Area riservata

Ricerca  
 
Siti amici  
 
Cookies Policy  
 
Diritti d'autore  
 
Biografia  
 
Canti celtici  
 
Il cerchio infinito  
 
News  
 
Bell'Italia  
 
Poesie  
 
Racconti  
 
Scritti di altri autori  
 
Editoriali  
 
Recensioni  
 
Letteratura  
 
Freschi di stampa  
 
Intervista all'autore  
 
Libri e interviste  
 
Il mondo dell'editoria  
 
Fotografie  
 
 
  Narrativa generica  Noir  Storie di paese Prima Serie  I racconti del nonno  Fiabe  Horror  Storie di paese Seconda Serie  C'era una volta  Racconti di Natale 

  Racconti  »  Fiabe  »  Piccolo racconto di Natale n. 2 22/12/2006
 

Piccolo racconto di Natale n. 2

 

 

Verso sera iniziò a nevicare, prima qualche rado fiocco, poi, nel giro di pochi minuti, una vera e propria tormenta, che accelerò i passi della gente che affollava le strade il giorno della vigilia di Natale.

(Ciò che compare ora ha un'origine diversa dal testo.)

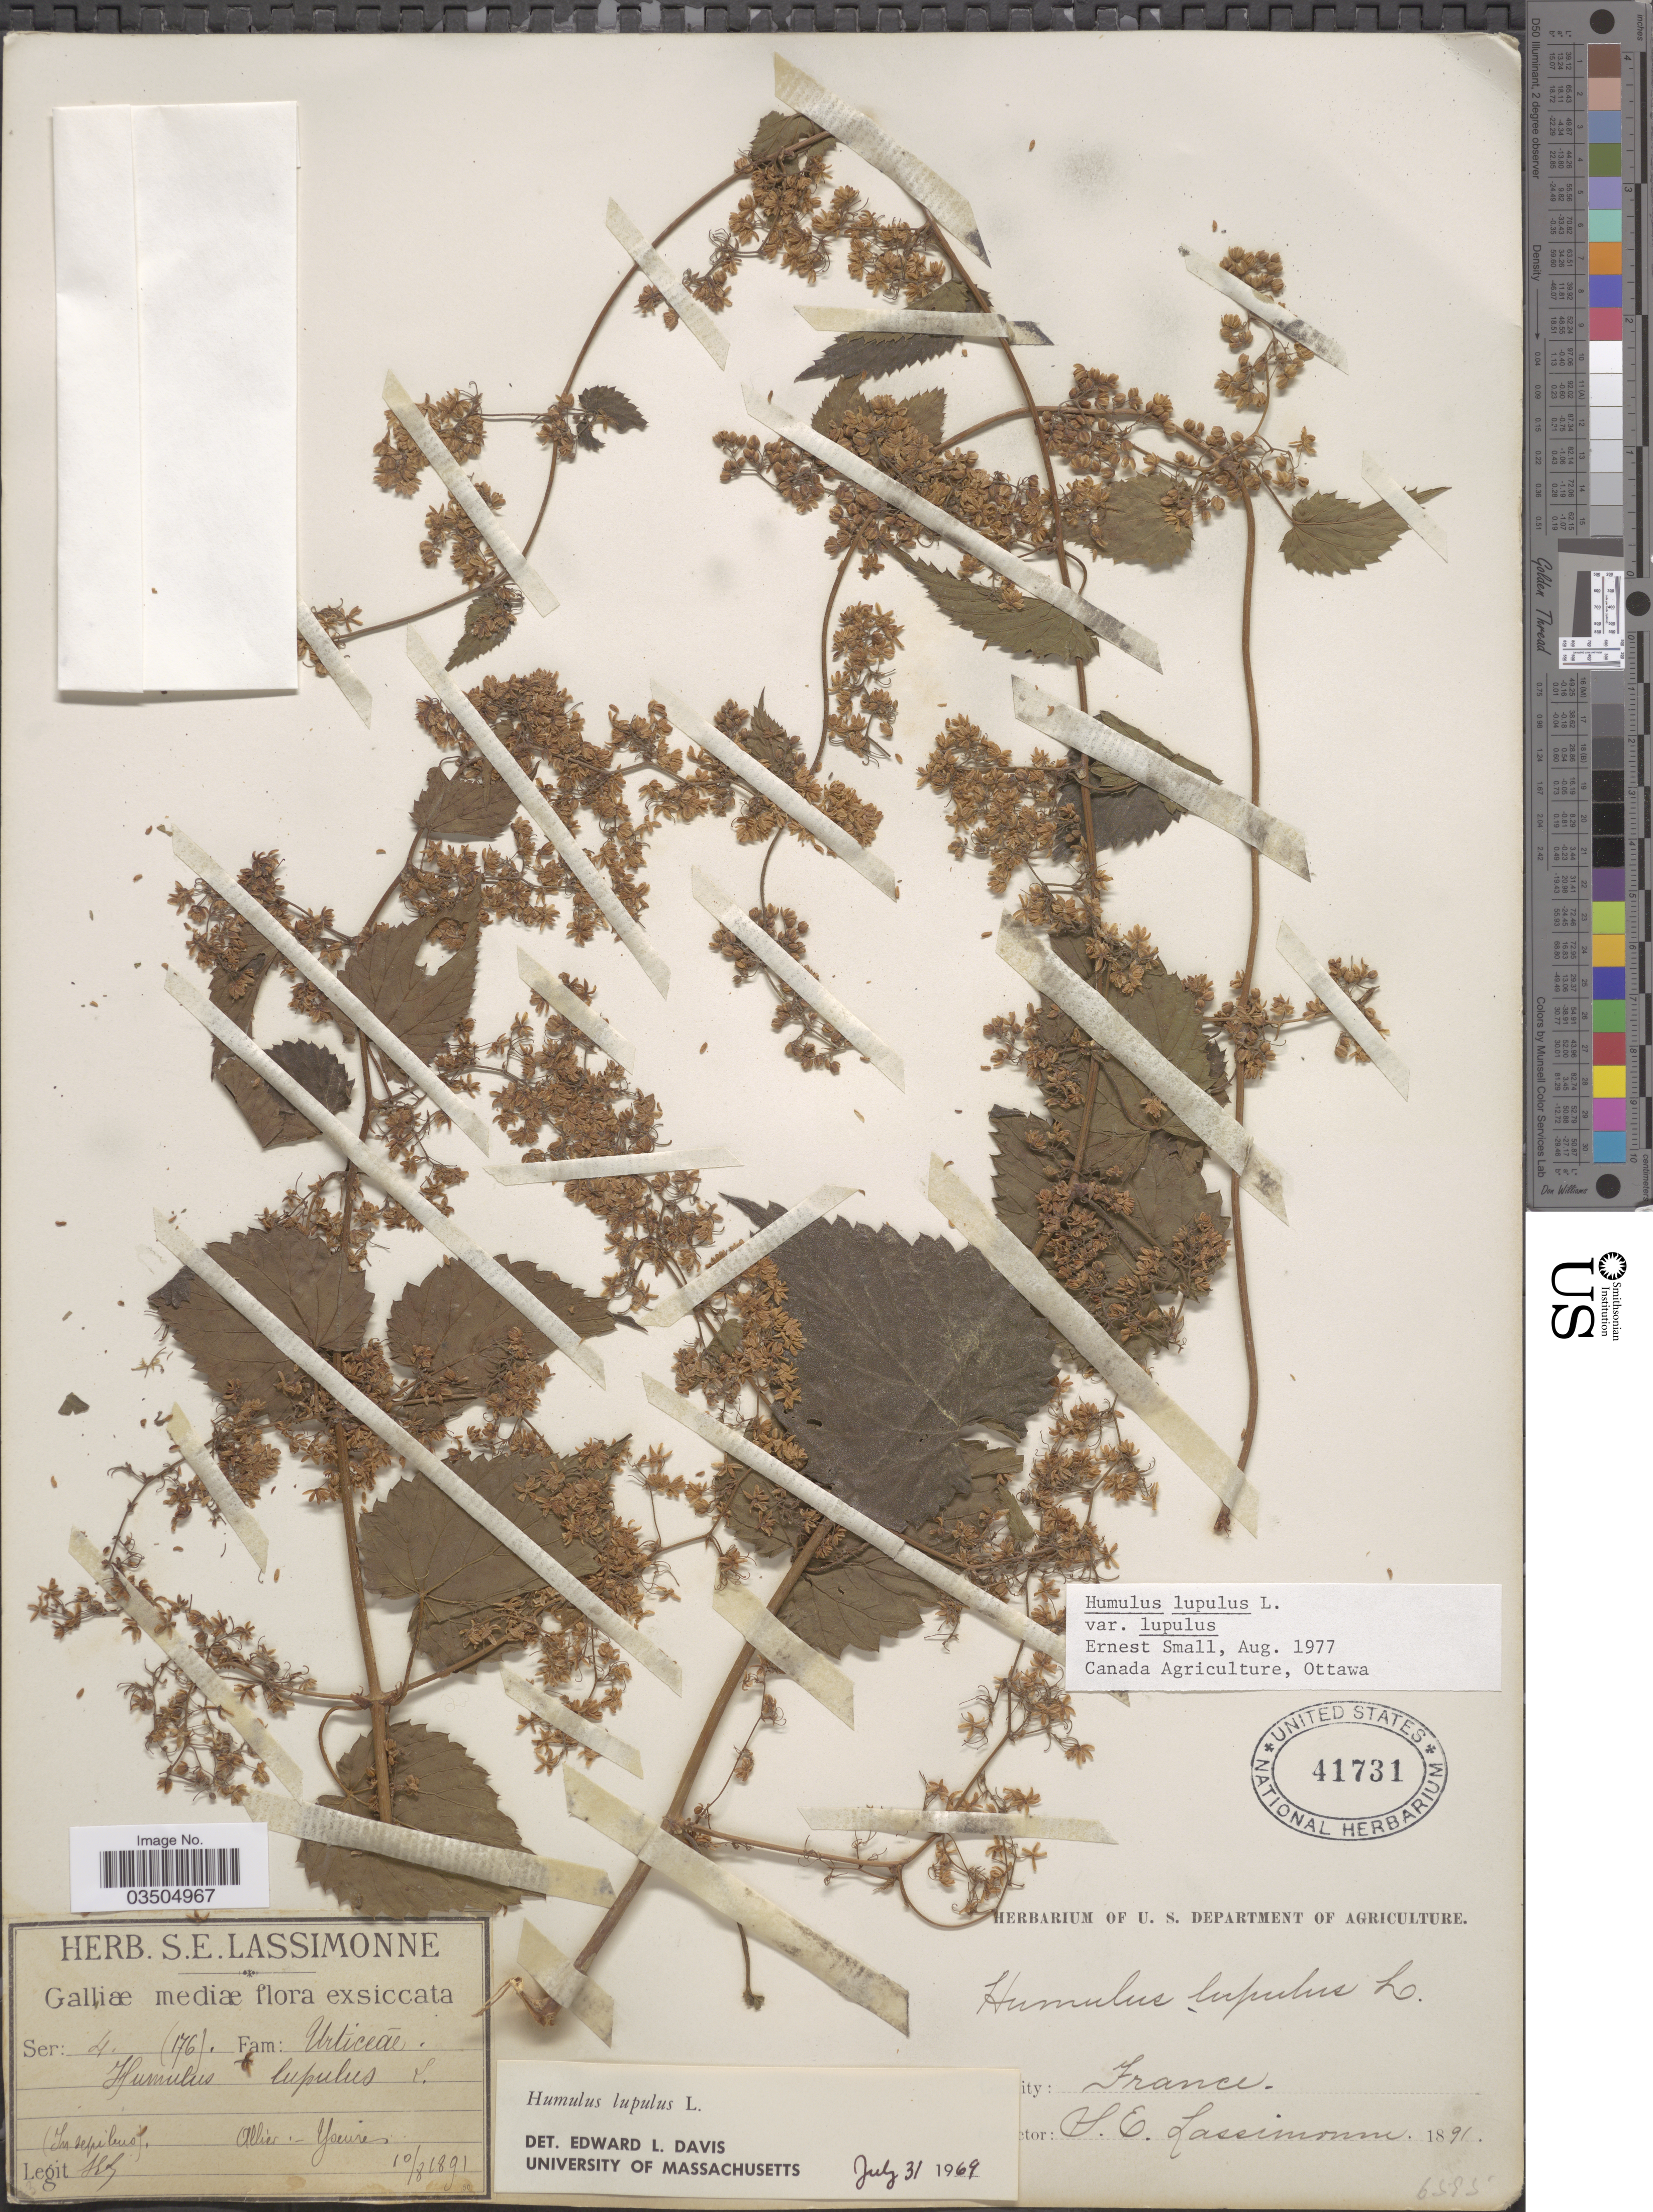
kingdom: Plantae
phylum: Tracheophyta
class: Magnoliopsida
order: Rosales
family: Cannabaceae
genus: Humulus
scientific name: Humulus lupulus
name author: L.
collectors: S. Lassimonne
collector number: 176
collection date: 1891-08-10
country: France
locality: Galliæ. (In sepibus) Allièr-Yseure.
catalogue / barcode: US 41731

Giacomo alzò il bavero del cappotto, cercando anche di togliersi di dosso la neve, ma era inutile, tanta ne veniva; a differenza degli altri, certi della loro meta, proseguiva lentamente, gettando ogni tanto un'occhiata distratta alle vetrine sfavillanti.

Pensava a tutta quella gente che tornava a casa con i regali, che di lì a poco si sarebbe messa a tavola per l'immancabile e opulenta cena della giornata forse più importante dell'anno, e si sentì ancor più solo, lui che non era atteso da nessuno, se non da una casa vuota e fredda nonostante il calore del camino.

Non voleva rincasare, non poteva neppure immaginarsi seduto ad una tavola senza commensali se non se stesso; da quando gli era morta la moglie, aveva trascinato un'esistenza svilita di ogni emozione, di ogni sentimento, se non il ricorrente e tambureggiante ricordo di un passato sereno e felice.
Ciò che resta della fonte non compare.